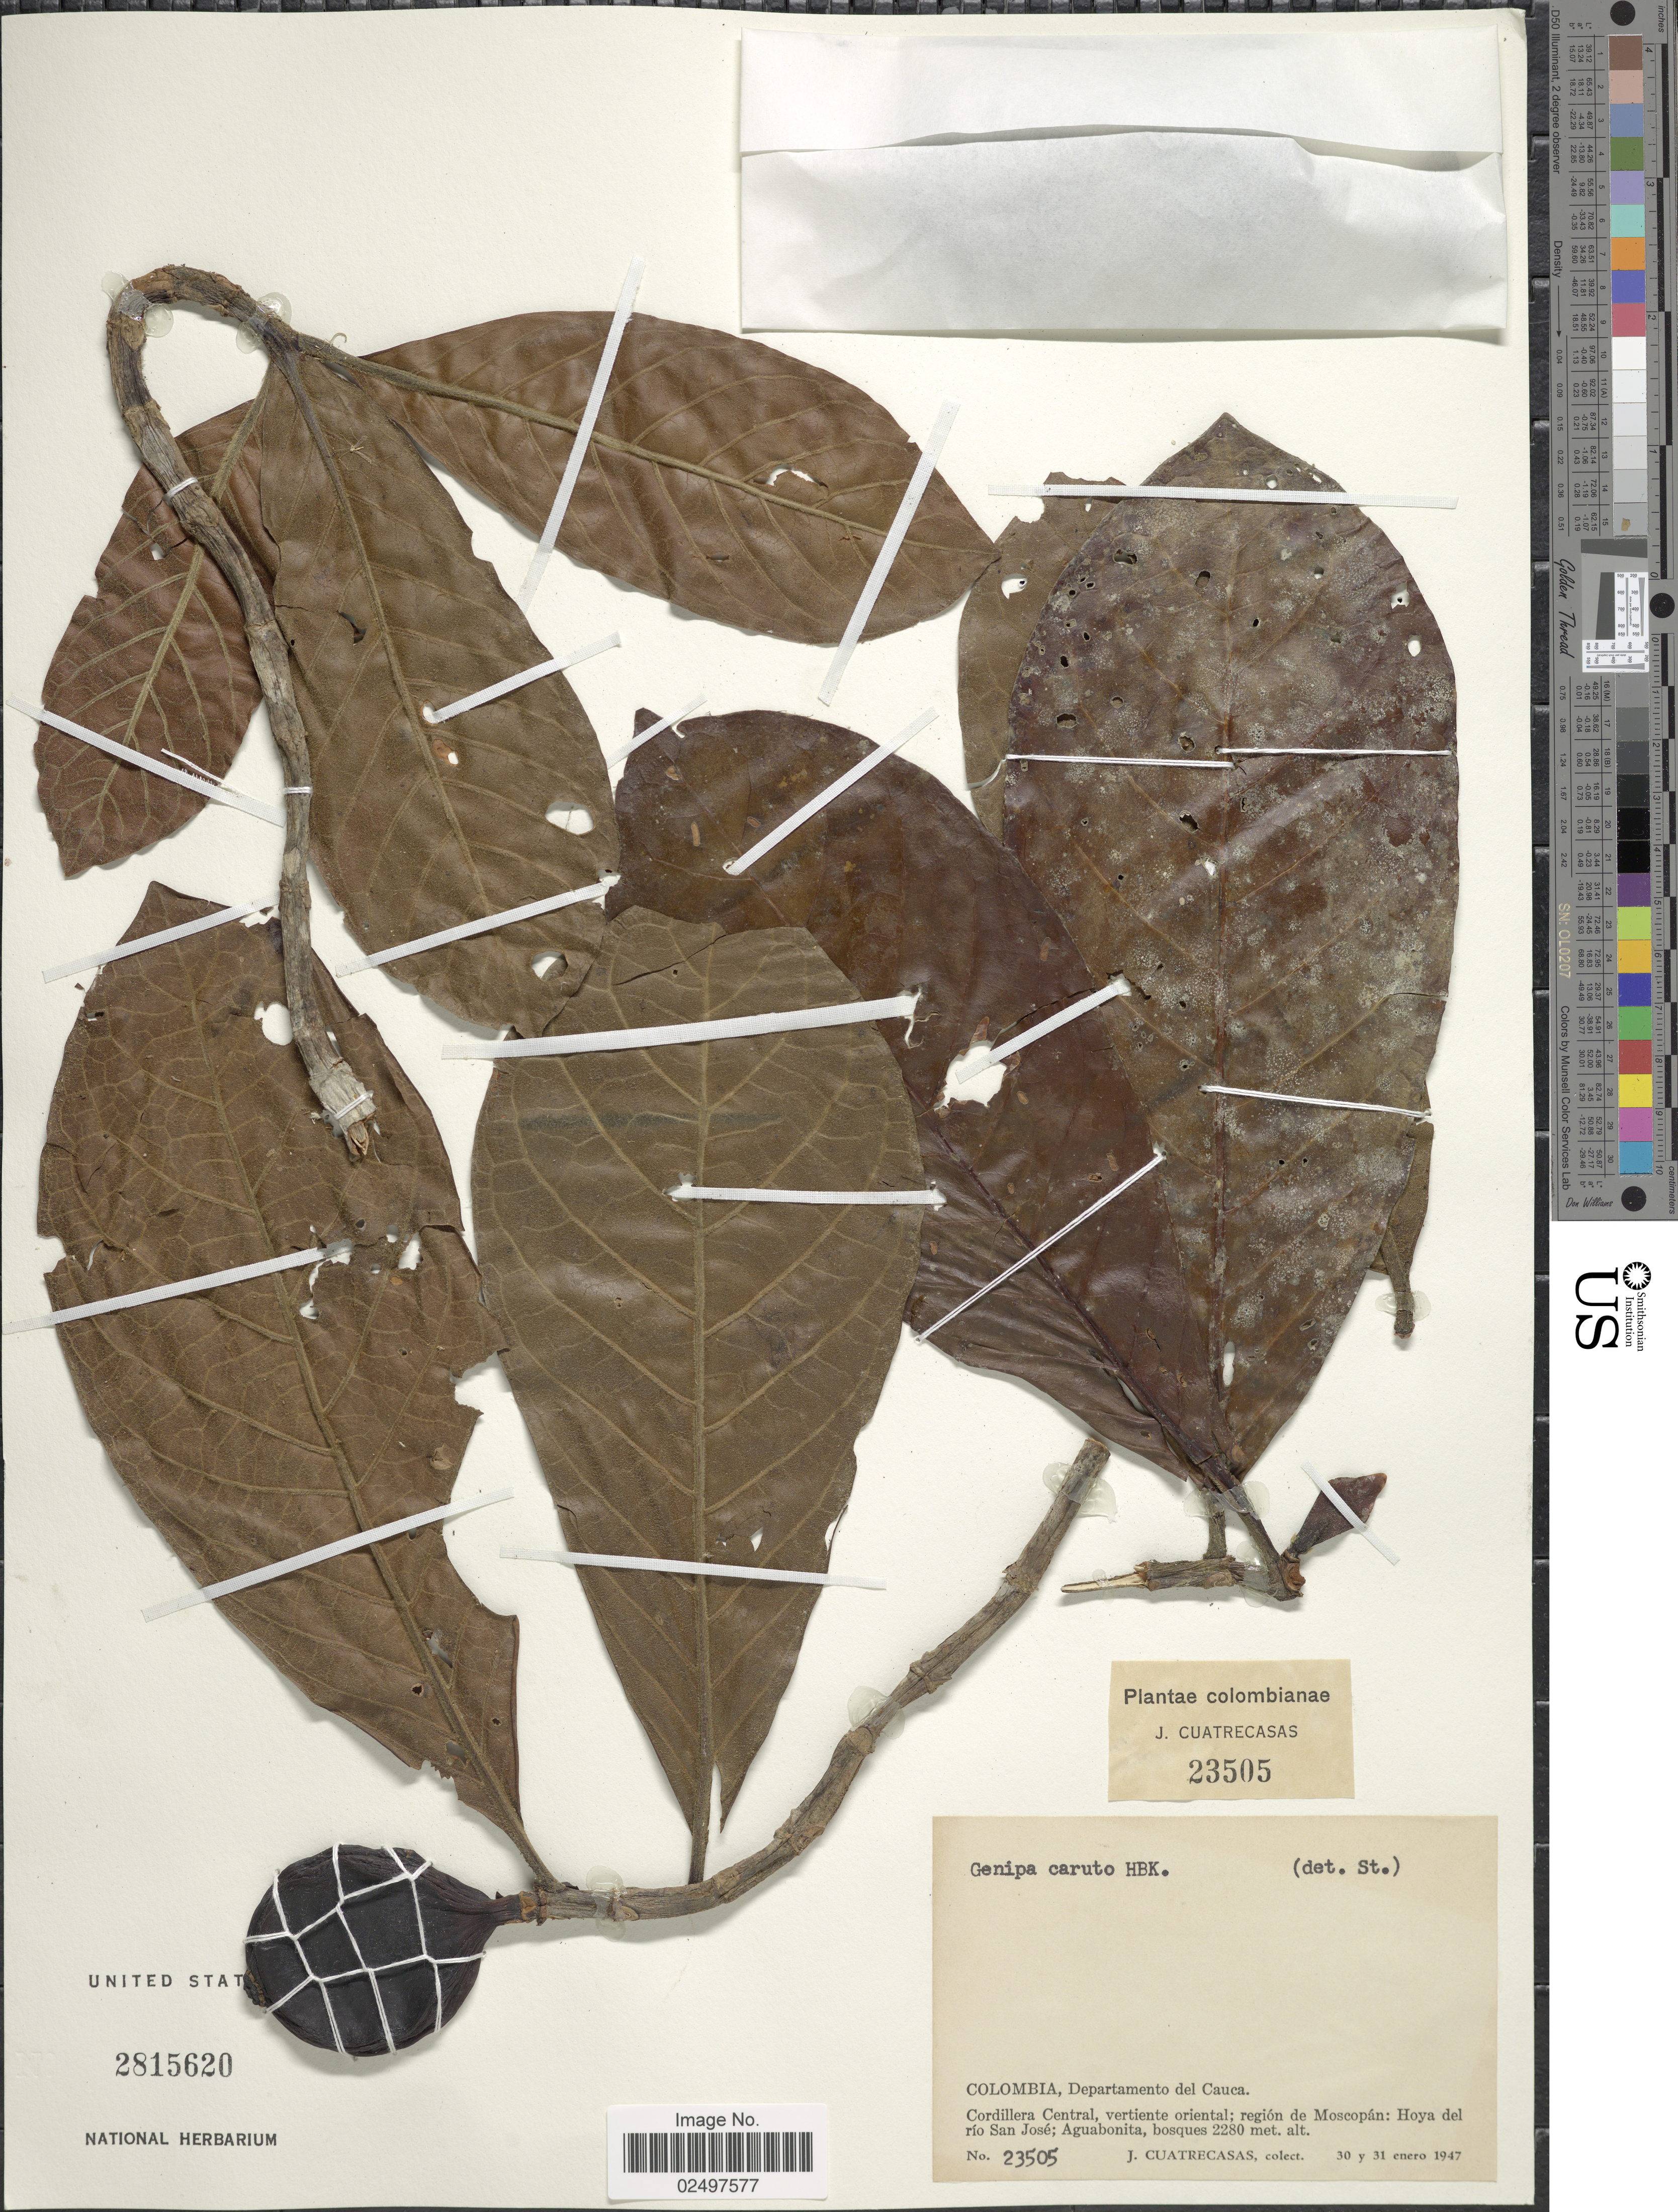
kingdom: Plantae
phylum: Tracheophyta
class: Magnoliopsida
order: Gentianales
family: Rubiaceae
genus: Genipa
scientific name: Genipa americana var. caruto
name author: (Kunth) K. Schum.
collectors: J. Cuatrecasas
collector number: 23505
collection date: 1947-01-30/1947-01-31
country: Colombia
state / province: Cauca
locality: Departamento del Cauca. Cordillera Central, vertiente oriental; region de Moscopan: Hoya del rio San Jose; Aguabonita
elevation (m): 2280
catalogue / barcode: US 2815620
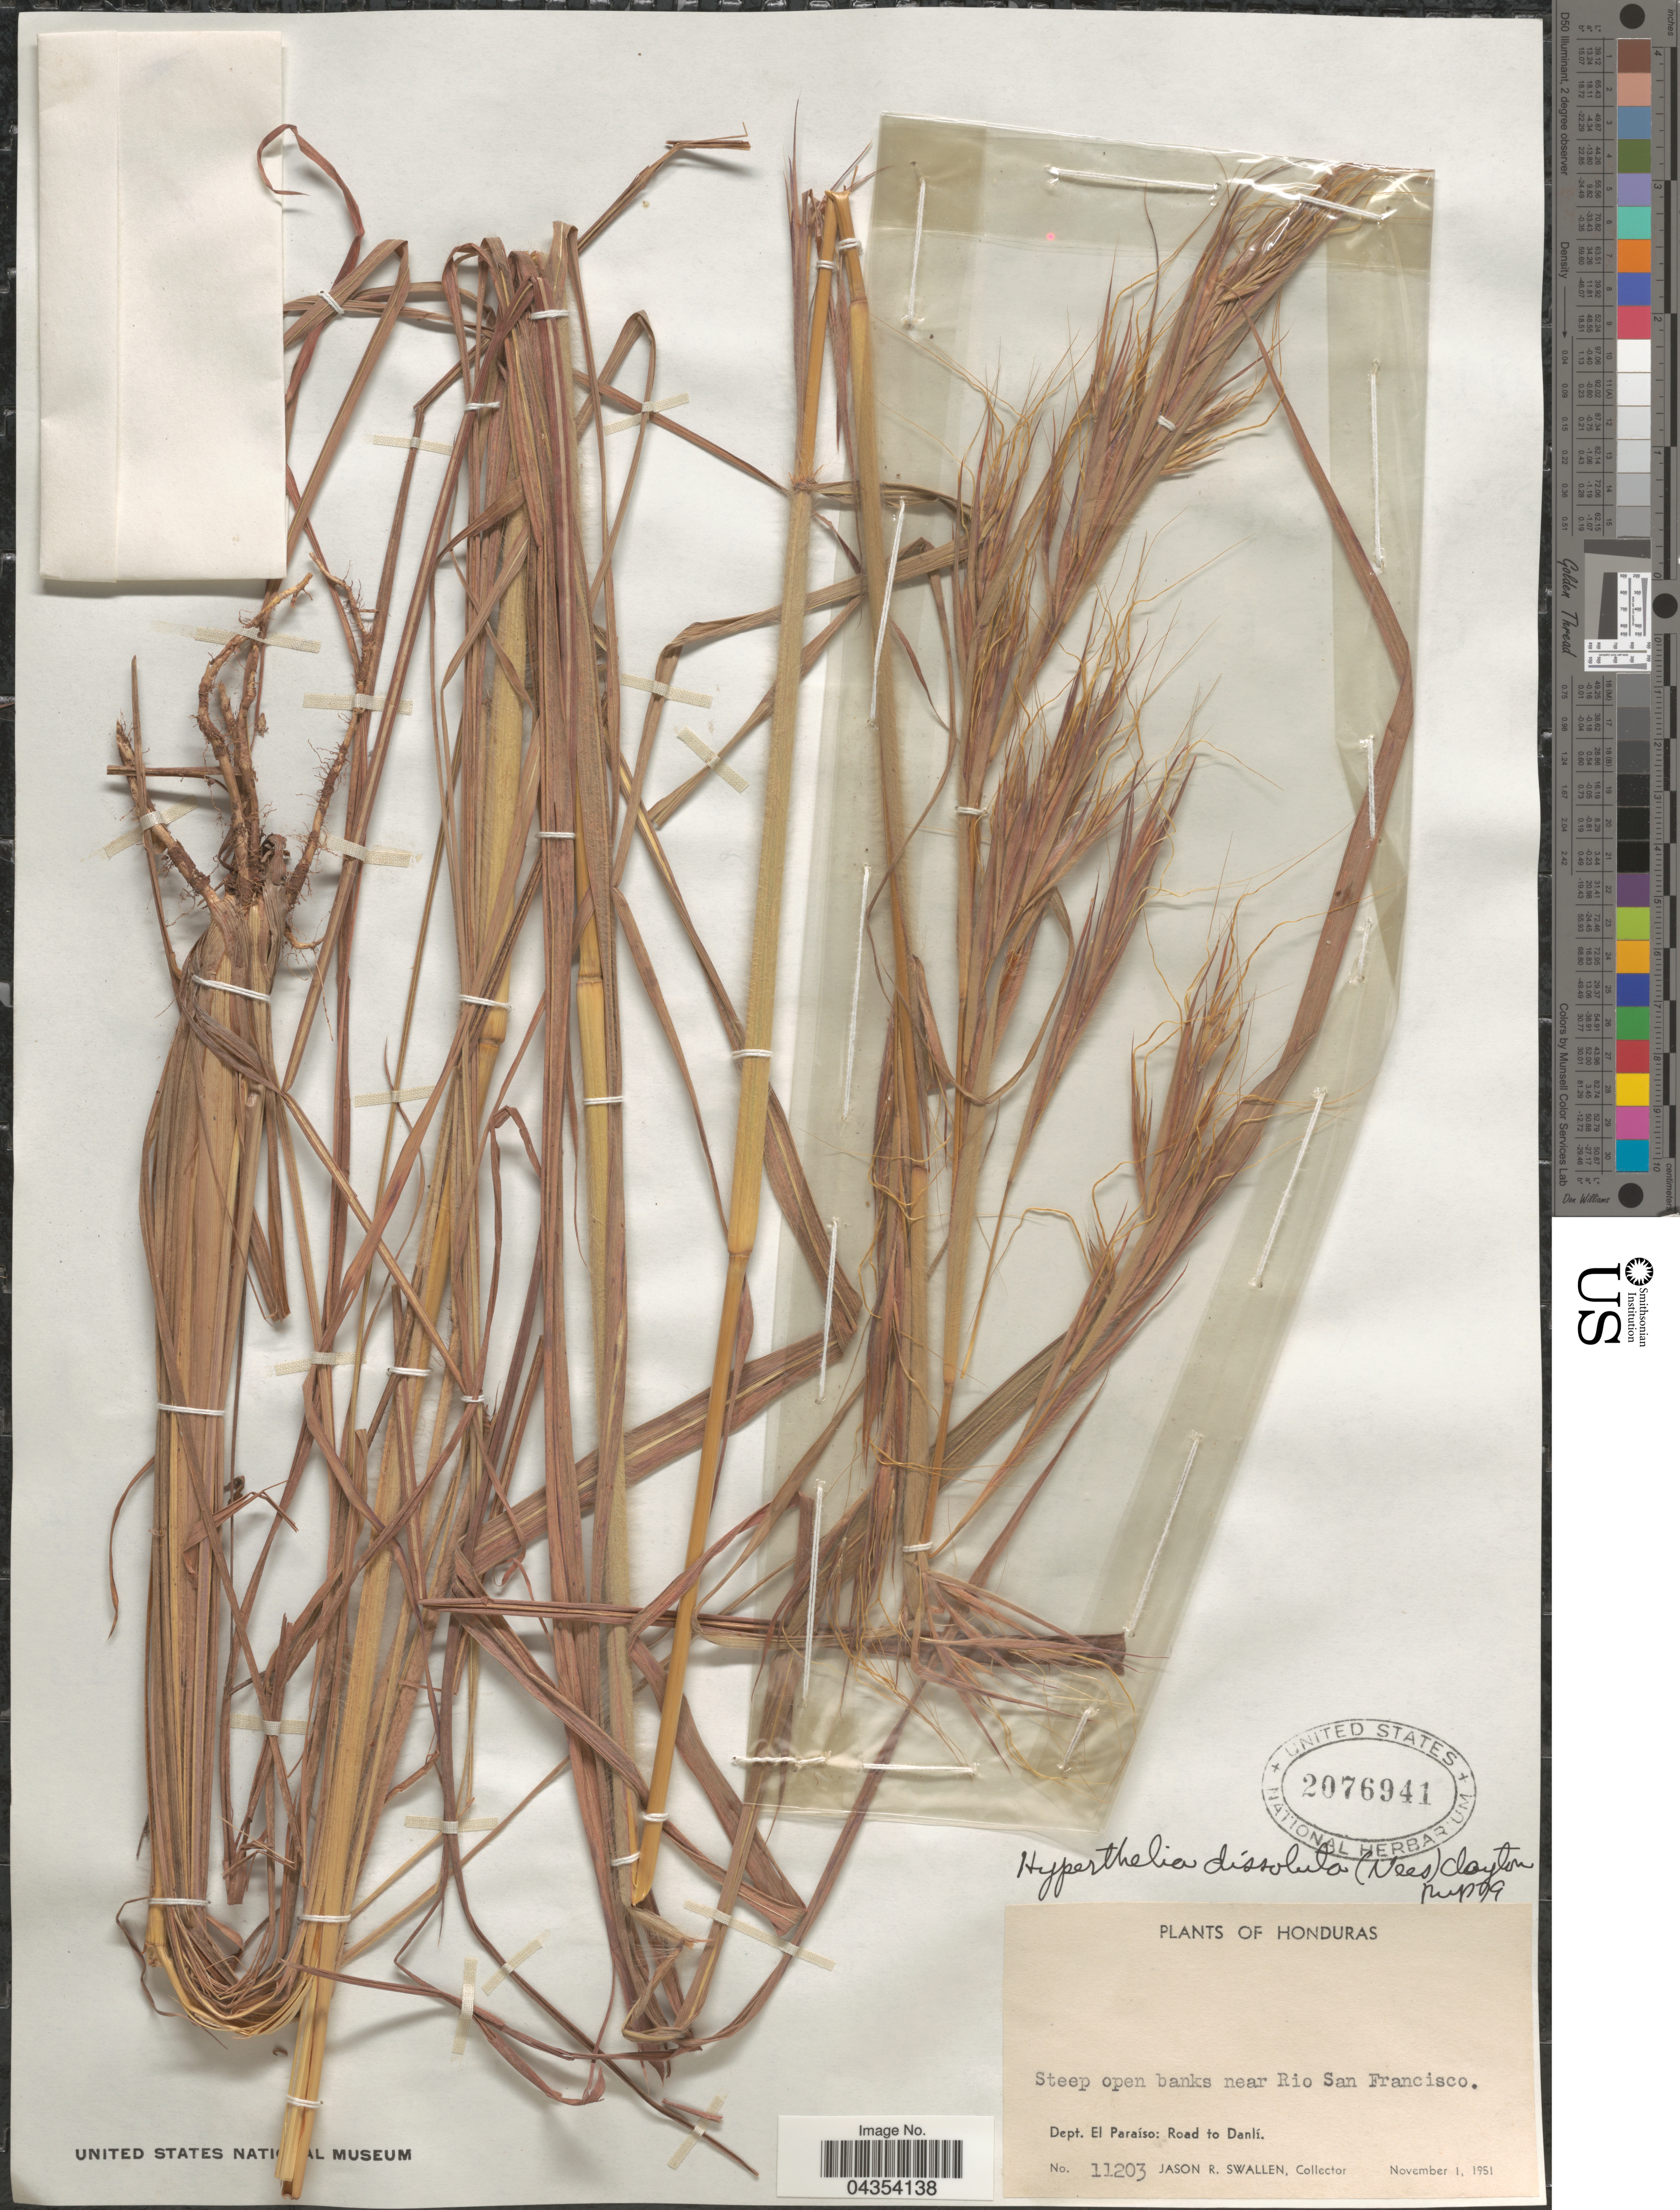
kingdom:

## Problem statement
Rewrite the lines from the one with "class: Magnoliopsida" up to and including the one with "state / province: Cauca", substituting "authority" for "name author" and leaving everything else unchanged.

## Problem solution
class: Magnoliopsida
order: Gentianales
family: Rubiaceae
genus: Genipa
scientific name: Genipa americana var. caruto
authority: (Kunth) K. Schum.
collectors: J. Cuatrecasas
collector number: 23505
collection date: 1947-01-30/1947-01-31
country: Colombia
state / province: Cauca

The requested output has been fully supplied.